- [Exercise details]
Count lines holding the string "apps" in the data that follows. Reply with one number only.

********

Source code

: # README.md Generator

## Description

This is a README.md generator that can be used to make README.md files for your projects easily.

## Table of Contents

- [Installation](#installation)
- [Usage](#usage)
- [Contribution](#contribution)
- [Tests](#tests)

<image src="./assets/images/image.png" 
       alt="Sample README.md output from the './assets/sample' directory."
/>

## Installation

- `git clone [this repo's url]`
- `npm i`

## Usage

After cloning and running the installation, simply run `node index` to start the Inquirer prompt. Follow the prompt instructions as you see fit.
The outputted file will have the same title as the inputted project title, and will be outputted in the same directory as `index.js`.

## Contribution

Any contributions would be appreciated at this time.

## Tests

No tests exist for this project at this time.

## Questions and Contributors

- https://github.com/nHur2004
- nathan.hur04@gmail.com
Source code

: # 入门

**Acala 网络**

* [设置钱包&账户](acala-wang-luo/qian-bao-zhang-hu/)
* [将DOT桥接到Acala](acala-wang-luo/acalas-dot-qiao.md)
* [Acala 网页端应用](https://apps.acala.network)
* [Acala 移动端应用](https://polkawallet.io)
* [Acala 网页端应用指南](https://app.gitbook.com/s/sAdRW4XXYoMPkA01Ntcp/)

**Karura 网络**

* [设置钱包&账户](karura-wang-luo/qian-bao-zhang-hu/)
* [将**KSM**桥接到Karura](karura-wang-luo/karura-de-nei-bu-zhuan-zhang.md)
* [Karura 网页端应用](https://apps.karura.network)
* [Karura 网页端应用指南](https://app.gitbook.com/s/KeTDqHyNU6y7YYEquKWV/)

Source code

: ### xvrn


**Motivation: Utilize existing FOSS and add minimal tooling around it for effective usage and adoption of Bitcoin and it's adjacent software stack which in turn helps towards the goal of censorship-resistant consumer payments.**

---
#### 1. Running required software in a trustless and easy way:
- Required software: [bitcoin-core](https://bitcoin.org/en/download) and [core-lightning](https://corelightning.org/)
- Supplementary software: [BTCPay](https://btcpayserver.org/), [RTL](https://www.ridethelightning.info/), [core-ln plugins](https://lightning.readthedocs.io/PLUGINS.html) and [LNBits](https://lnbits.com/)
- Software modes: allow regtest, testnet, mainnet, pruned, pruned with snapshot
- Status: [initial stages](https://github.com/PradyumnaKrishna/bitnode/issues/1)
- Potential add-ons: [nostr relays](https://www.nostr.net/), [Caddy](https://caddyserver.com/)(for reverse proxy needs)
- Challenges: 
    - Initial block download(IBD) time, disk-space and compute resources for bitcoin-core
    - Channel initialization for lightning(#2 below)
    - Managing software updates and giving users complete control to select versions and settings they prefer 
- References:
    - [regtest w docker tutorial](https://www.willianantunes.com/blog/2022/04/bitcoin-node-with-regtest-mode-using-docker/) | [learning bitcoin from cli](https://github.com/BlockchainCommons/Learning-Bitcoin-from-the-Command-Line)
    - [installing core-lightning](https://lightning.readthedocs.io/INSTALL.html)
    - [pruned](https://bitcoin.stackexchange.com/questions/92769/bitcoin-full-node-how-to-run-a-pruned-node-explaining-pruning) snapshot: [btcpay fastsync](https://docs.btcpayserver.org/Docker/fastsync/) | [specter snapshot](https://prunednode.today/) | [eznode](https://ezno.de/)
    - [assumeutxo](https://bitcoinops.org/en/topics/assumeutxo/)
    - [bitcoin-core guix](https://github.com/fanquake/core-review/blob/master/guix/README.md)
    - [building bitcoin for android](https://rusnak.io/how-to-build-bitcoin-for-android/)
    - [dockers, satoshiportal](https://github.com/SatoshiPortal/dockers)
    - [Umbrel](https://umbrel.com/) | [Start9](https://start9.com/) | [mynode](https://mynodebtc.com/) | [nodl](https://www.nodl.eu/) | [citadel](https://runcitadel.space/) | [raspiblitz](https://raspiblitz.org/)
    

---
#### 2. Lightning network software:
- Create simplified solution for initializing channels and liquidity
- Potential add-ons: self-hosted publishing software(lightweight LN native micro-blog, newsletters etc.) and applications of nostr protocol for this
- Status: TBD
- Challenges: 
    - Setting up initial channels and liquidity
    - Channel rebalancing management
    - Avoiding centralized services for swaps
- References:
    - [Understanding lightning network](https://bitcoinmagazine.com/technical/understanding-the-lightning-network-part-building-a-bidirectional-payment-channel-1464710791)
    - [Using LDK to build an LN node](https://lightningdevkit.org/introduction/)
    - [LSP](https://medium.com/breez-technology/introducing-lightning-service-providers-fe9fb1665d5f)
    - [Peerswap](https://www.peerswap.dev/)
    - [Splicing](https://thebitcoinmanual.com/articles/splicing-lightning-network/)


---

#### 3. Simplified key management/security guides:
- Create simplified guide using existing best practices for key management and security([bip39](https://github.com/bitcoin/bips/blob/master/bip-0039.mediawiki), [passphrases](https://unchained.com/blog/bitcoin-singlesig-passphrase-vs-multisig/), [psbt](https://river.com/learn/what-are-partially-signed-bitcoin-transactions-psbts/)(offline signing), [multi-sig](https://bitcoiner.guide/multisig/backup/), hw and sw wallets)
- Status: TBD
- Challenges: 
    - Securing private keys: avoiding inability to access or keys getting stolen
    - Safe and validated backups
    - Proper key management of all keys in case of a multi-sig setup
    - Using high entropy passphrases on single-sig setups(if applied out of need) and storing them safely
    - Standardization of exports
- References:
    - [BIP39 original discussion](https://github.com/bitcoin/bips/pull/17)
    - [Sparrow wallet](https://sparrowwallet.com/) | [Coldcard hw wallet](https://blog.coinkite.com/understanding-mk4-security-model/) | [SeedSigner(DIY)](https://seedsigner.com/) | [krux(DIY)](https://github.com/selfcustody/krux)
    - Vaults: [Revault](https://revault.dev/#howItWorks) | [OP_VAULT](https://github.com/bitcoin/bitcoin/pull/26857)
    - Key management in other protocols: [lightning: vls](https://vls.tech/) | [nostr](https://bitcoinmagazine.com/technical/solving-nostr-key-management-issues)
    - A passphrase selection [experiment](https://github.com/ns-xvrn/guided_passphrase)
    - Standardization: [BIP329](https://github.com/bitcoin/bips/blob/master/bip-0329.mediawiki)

********

- [Exercise answer]
2